AIM OF THE TASK —
Decide whether each statement below agrees with the passage on decibels. For each, answer yes or no and quote the words of the passage that settle it. 1. Reiz is the German word for stimulus. 2. Sounds are usually measured more conveniently as power than as pressure. 3. The intensity at the threshold for hearing serves as the base value.

TEXT UNDER STUDY —
• • •
Fechner's Law is "S = k log R", where S is the magnitude of a sensation and R is a measure of a stimulus at threshold (Reiz means stimulus in German). This in some sense then justifies taking a log of a physical unit, say, intensity, and thinking that now one has a measure of a sensation. And the decibel measure is exactly this (at least for one type of measure of the stimulus). The intensity at the threshold for hearing is taken as the base value and then all other intensities are given as a ratio: thus, if the threshold is at some particular value of intensity, say, I r [where Ir is a reference value], then other stimulus intensities, say, I x, might be expressed as the ratio (I x / I r); and then in true Fechnerian spirit we could say that this stimulus level is related to log(I x / I r); which would give the answer in Bels; and to turn this into decibels, then the level would be 10log(I x / I r).

The complication is that this formula for intensity is given in units of power; but usually the measures that we take of sounds are more conveniently pressure measures, rather than power measures. So we go back to equation 3.5 to see that I = f(p2) (that is, intensity goes up as the square of the pressure). And that then leads to the equation:

dB = 10 log (P x2 / P r2).
• • •
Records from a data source
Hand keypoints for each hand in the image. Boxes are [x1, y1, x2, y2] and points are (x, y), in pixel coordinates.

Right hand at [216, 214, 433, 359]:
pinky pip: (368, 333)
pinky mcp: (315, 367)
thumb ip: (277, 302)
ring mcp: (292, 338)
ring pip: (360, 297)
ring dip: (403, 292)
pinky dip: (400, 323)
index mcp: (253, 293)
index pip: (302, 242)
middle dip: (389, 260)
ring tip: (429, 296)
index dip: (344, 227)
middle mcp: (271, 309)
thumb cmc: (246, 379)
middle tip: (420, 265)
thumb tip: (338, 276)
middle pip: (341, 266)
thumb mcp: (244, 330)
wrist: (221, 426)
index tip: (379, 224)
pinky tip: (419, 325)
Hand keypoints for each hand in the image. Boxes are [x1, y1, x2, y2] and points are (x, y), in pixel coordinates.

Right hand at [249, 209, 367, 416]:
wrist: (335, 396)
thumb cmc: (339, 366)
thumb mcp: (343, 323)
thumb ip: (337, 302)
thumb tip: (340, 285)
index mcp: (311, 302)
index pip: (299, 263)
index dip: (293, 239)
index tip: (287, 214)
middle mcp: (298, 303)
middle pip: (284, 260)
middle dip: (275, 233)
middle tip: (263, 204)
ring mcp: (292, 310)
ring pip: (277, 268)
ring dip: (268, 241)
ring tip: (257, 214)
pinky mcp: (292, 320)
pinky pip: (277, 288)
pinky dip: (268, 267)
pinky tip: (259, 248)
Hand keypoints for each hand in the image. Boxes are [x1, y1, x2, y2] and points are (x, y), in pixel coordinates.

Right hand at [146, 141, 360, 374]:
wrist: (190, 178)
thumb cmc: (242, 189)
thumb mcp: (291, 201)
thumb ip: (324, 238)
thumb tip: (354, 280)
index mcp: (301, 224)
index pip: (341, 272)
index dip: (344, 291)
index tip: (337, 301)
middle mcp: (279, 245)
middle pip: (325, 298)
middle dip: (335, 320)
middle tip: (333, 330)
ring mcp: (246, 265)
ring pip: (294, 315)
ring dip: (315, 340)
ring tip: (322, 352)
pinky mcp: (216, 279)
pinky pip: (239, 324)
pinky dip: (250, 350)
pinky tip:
• • •
TASK RESULT —
1. Yes: "Reiz means stimulus in German"
2. No: "usually the measures that we take of sounds are more conveniently pressure measures, rather than power measures"
3. Yes: "The intensity at the threshold for hearing is taken as the base value"